Exercise prompt
Retype the text lines from every one of the entries below, character for character, and leave the pictures out of your answer.

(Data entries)
⟨

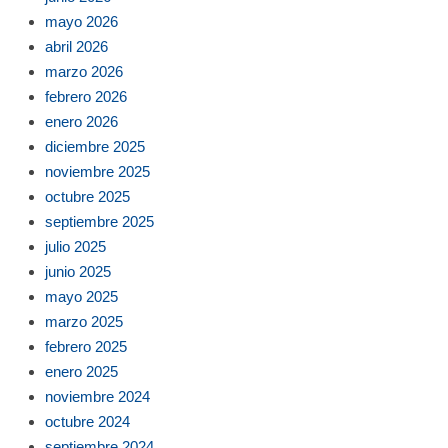
mayo 2026
abril 2026
marzo 2026
febrero 2026
enero 2026
diciembre 2025
noviembre 2025
octubre 2025
septiembre 2025
julio 2025
junio 2025
mayo 2025
marzo 2025
febrero 2025
enero 2025
noviembre 2024
octubre 2024
septiembre 2024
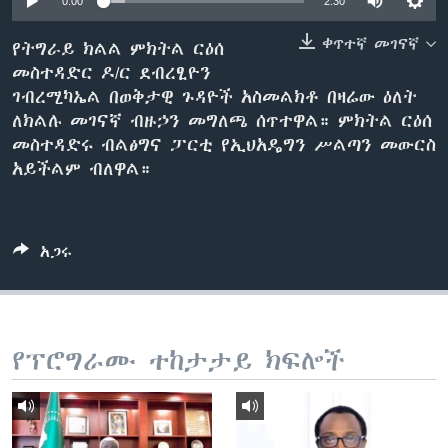
0:00
2:30
ቀጥተኛ መገናኛ
የትግራይ ክልል ምክትል ርዕሰ
መስተዳድር ዶ/ር ደብረፂዮን
ቋንቋዎች
ገብረሚካኤል በወቅታዊ ጉዳዮች አስመልክቶ በዛሬው ዕለት
ለክልሉ መገናኛ ብዙኃን መግለጫ ሰጥተዋል። ምክትል ርዕሰ
መስተዳድሩ ብልፅግና ፓርቲ የኢህአዴግን ሥልጣን መውርስ
አይችልም ብለዋል።
አጋሩ
የፕሮግራሙ ተከታታይ ክፍሎች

⟩

Reply to the exercise
mayo 2026
abril 2026
marzo 2026
febrero 2026
enero 2026
diciembre 2025
noviembre 2025
octubre 2025
septiembre 2025
julio 2025
junio 2025
mayo 2025
marzo 2025
febrero 2025
enero 2025
noviembre 2024
octubre 2024
septiembre 2024
0:00
2:30
ቀጥተኛ መገናኛ
የትግራይ ክልል ምክትል ርዕሰ
መስተዳድር ዶ/ር ደብረፂዮን
ቋንቋዎች
ገብረሚካኤል በወቅታዊ ጉዳዮች አስመልክቶ በዛሬው ዕለት
ለክልሉ መገናኛ ብዙኃን መግለጫ ሰጥተዋል። ምክትል ርዕሰ
መስተዳድሩ ብልፅግና ፓርቲ የኢህአዴግን ሥልጣን መውርስ
አይችልም ብለዋል።
አጋሩ
የፕሮግራሙ ተከታታይ ክፍሎች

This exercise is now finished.